▸ Set problem: Reproduce the listing below verbatim, from its first line up to and including the line with "picture [150, 150, 1125, 734]".

▸ Task input:
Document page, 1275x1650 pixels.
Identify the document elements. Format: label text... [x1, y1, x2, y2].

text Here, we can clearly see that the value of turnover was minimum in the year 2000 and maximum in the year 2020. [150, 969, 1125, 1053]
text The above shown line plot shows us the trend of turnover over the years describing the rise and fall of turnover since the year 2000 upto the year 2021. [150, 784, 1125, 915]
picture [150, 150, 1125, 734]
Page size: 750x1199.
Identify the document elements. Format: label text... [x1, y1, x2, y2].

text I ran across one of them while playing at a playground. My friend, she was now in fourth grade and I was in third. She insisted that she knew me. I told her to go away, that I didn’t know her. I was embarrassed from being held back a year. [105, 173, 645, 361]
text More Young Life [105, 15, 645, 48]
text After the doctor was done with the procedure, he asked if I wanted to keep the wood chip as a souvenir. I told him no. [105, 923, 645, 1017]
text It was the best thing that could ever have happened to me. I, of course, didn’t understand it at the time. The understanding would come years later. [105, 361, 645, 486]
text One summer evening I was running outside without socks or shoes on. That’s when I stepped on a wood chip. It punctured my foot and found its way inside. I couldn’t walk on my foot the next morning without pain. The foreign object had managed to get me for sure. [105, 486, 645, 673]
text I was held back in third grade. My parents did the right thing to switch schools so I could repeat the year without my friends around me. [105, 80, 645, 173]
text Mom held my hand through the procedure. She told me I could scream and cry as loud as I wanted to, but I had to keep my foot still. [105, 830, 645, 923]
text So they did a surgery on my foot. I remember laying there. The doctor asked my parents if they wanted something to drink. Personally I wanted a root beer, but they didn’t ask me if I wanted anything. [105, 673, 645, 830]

▸ Response to this exercise:
Document page, 1275x1650 pixels.
Identify the document elements. Format: label text... [x1, y1, x2, y2].

text Here, we can clearly see that the value of turnover was minimum in the year 2000 and maximum in the year 2020. [150, 969, 1125, 1053]
text The above shown line plot shows us the trend of turnover over the years describing the rise and fall of turnover since the year 2000 upto the year 2021. [150, 784, 1125, 915]
picture [150, 150, 1125, 734]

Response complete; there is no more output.